Image of Aizad with a lilac sweater on top of a plaid dress shirt wearing glasses on a white background

Canadian Blood Services is proud to partner with the Ahmadiyya Muslim Community. The two organizations are celebrating their ongoing partnership, which has been in place for more than a decade. “One of the key pillars of the Ahmadiyya Muslim Jama’at is service to humanity, particularly in the community. Blood donation highlights the community's motto of ‘Love for All and Hatred for None,’ as it is an indiscriminate form of donation, with all members of the community benefiting.”

Over the years, Canadian Blood Services has benefited from the generosity and support that the Ahmadiyya Muslim Community brings forth through blood donations, stem cell swabbing events, fundraising events, and consistent year-round engagement and awareness. The community’s goal is to support all programs within Canadian Blood Services to make a difference for patients across the country.

Throughout the pandemic, the Ahmadiyya Muslim Youth Association has been stepping up to provide even more support by hosting clinic adoptions. On Canada Day, they opened the doors of the Calgary mosque for a mobile community event. In the fall, the Run for Calgary continued as a virtual event, raising more than $13,000. On January 1st, the community kicked off the new year with their annual blood donor event. They continue to look for ways of helping and giving back to our organization.

Muhammad Moazzum, president of the Ahmadiyya Muslim Youth Association Calgary Chapter, says, “I have seen the need for blood very closely with the bombings back home. When you see that need and witness it first-hand, it serves as the connection to the cause and the importance of serving humanity.”

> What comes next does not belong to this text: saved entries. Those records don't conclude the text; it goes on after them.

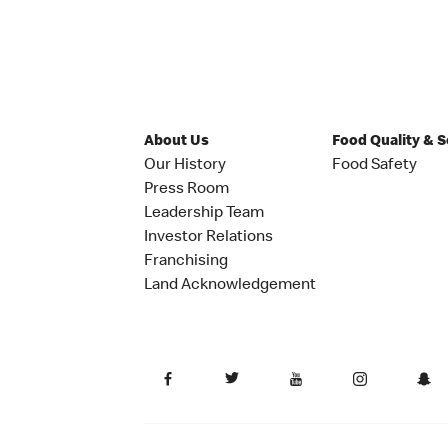
About Us
Food Quality & 
Our History
Food Safety
Press Room
Leadership Team
Investor Relations
Franchising
Land Acknowledgement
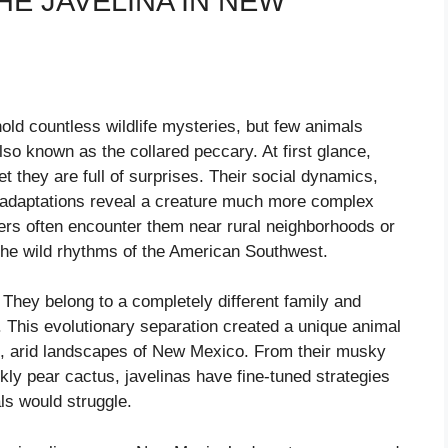
E JAVELINA IN NEW
ld countless wildlife mysteries, but few animals
lso known as the collared peccary. At first glance,
et they are full of surprises. Their social dynamics,
t adaptations reveal a creature much more complex
rs often encounter them near rural neighborhoods or
o the wild rhythms of the American Southwest.
 They belong to a completely different family and
. This evolutionary separation created a unique animal
h, arid landscapes of New Mexico. From their musky
ickly pear cactus, javelinas have fine-tuned strategies
ls would struggle.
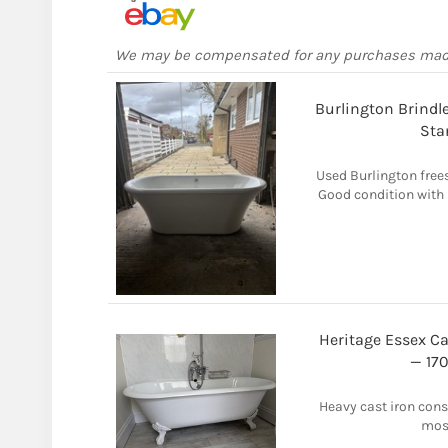
We may be compensated for any purchases ma
Burlington Brindl
Sta
Used Burlington free
Good condition with 
Heritage Essex Ca
— 17
Heavy cast iron const
most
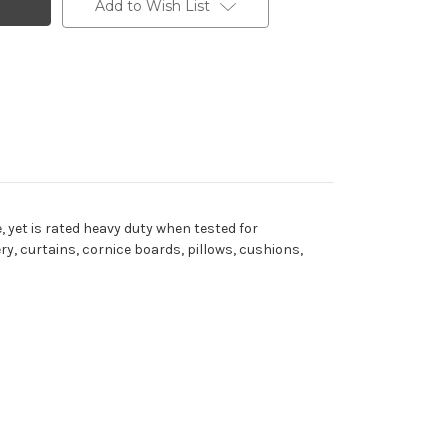
Add to Wish List
, yet is rated heavy duty when tested for
ry, curtains, cornice boards, pillows, cushions,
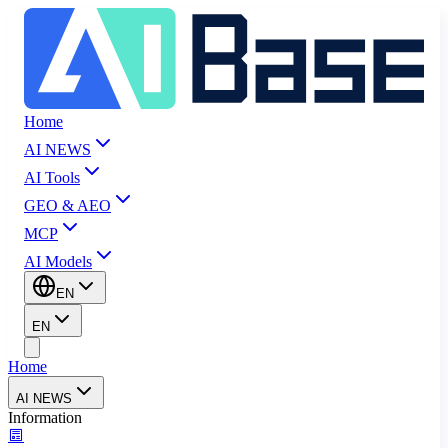
Home
AI NEWS
AI Tools
GEO & AEO
MCP
AI Models
EN
EN
Home
AI NEWS
Information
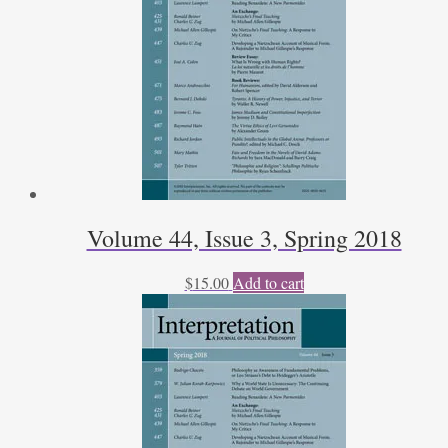
Volume 44, Issue 3, Spring 2018
$
15.00
Add to cart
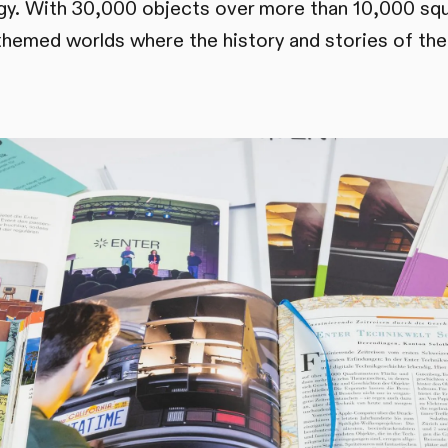
ogy. With 30,000 objects over more than 10,000 sq
themed worlds where the history and stories of the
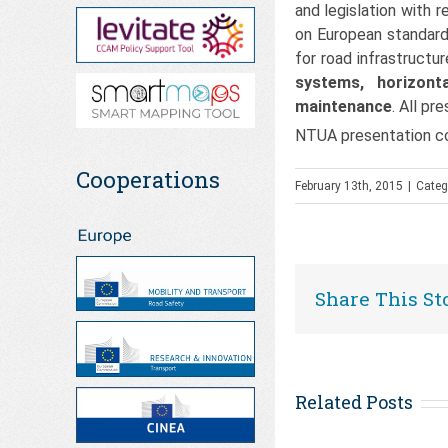
and legislation with 
on European standard
for road infrastruct
systems, horizont
maintenance
. All pr
NTUA presentation co
Cooperations
February 13th, 2015
|
Categ
Share This St
Related Posts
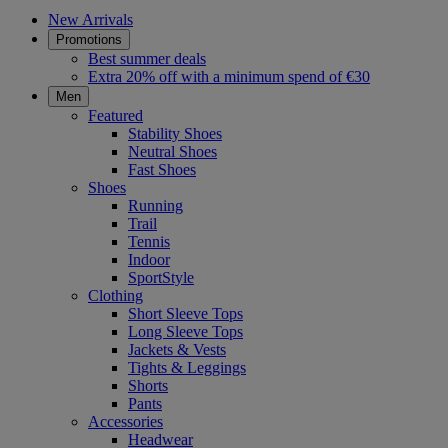
New Arrivals
Promotions
Best summer deals
Extra 20% off with a minimum spend of €30
Men
Featured
Stability Shoes
Neutral Shoes
Fast Shoes
Shoes
Running
Trail
Tennis
Indoor
SportStyle
Clothing
Short Sleeve Tops
Long Sleeve Tops
Jackets & Vests
Tights & Leggings
Shorts
Pants
Accessories
Headwear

Run for Calgary volunteers holding up a Canadian Blood Services My Reasons sign

Zaki Ahmad, a fundraising volunteer, adds, “The spiritual leader of the Ahmadiyya Muslim Community, Hadhrat Mirza Masroor Ahmad, states that we should be there to wipe away the tears of those who have been left bereft. We know that blood is in short supply and so raising money for Canadian Blood Services means being able to help those in dire circumstances when they need it most."

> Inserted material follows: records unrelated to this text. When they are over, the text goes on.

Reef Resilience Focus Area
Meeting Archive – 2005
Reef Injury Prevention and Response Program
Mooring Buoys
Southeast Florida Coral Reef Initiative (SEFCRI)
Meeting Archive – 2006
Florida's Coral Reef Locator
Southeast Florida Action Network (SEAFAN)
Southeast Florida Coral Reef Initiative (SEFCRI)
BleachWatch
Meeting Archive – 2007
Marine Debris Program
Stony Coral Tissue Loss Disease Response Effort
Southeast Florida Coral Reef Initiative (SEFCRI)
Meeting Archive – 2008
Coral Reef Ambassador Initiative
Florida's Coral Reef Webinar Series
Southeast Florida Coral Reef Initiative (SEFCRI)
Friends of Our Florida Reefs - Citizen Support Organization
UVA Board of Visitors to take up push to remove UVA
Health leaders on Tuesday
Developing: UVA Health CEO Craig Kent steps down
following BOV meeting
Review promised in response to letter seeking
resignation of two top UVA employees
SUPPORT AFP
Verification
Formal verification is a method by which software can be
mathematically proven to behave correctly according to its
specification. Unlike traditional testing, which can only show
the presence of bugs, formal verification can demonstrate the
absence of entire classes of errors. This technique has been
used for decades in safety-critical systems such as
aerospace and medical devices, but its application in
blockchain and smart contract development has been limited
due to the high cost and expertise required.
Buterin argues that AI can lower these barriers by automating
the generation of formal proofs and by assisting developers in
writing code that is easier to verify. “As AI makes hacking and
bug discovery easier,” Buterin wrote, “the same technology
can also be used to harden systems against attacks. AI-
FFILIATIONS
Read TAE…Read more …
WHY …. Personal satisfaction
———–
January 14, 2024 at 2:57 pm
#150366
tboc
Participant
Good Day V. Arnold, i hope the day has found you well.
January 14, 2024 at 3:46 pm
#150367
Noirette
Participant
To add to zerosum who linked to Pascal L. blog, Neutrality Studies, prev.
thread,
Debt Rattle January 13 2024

The Ahmadiyya Muslim Community has some direct connections with Canada’s Lifeline and the goal of saving lives. Among these personal stories, one of the best known is that of Aizad Bin Bilal, the son of Bilal Bin Tanweer, one of the coordinators for the Run for Calgary.

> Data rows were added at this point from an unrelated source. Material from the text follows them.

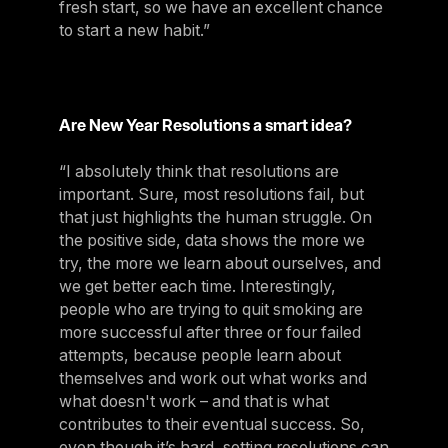
fresh start, so we have an excellent chance
to start a new habit.”
Are New Year Resolutions a smart idea?
“I absolutely think that resolutions are
important. Sure, most resolutions fail, but
that just highlights the human struggle. On
the positive side, data shows the more we
try, the more we learn about ourselves, and
we get better each time. Interestingly,
people who are trying to quit smoking are
more successful after three or four failed
attempts, because people learn about
themselves and work out what works and
what doesn't work – and that is what
contributes to their eventual success. So,
even though it’s hard, setting resolutions can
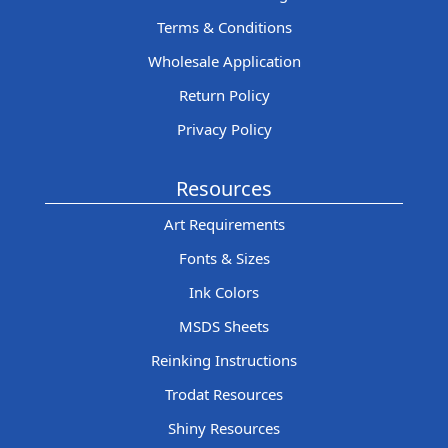
Terms & Conditions
Wholesale Application
Return Policy
Privacy Policy
Resources
Art Requirements
Fonts & Sizes
Ink Colors
MSDS Sheets
Reinking Instructions
Trodat Resources
Shiny Resources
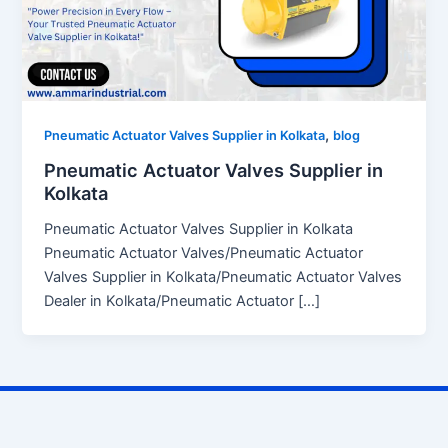
,
Pneumatic Actuator Valves Supplier in Kolkata
blog
Pneumatic Actuator Valves Supplier in
Kolkata
Pneumatic Actuator Valves Supplier in Kolkata
Pneumatic Actuator Valves/Pneumatic Actuator
Valves Supplier in Kolkata/Pneumatic Actuator Valves
Dealer in Kolkata/Pneumatic Actuator […]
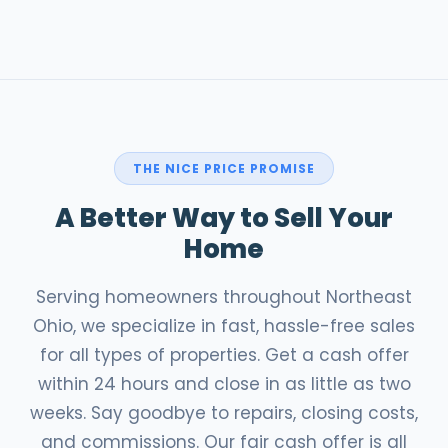
THE NICE PRICE PROMISE
A Better Way to Sell Your
Home
Serving homeowners throughout Northeast
Ohio, we specialize in fast, hassle-free sales
for all types of properties. Get a cash offer
within 24 hours and close in as little as two
weeks. Say goodbye to repairs, closing costs,
and commissions. Our fair cash offer is all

In 2011, when Aizad was 10 years old, he was hit by an SUV on the street in front of his house. He sustained severe life-threatening injuries and was taken to the Alberta Children's Hospital, where he stayed for 3 months. Almost every bone on Aizad’s face was broken, and he suffered a brain hemorrhage, punctured lungs, a damaged spleen and fractured ribs, arms and legs. He has gone through 22 major surgeries so far — including several facial reconstruction procedures — and he has required more than 100 units of blood and related products. It's a miracle that Aizad survived the accident, and Canadian Blood Services has played a critical role in saving Aizad's life over the years since then, by providing blood products when he needed them most. Today, Aizad has become an active advocate for Canadian Blood Services. In this advocacy role, he has participated in many events, describing his experience as a recipient to create awareness and promote blood donation.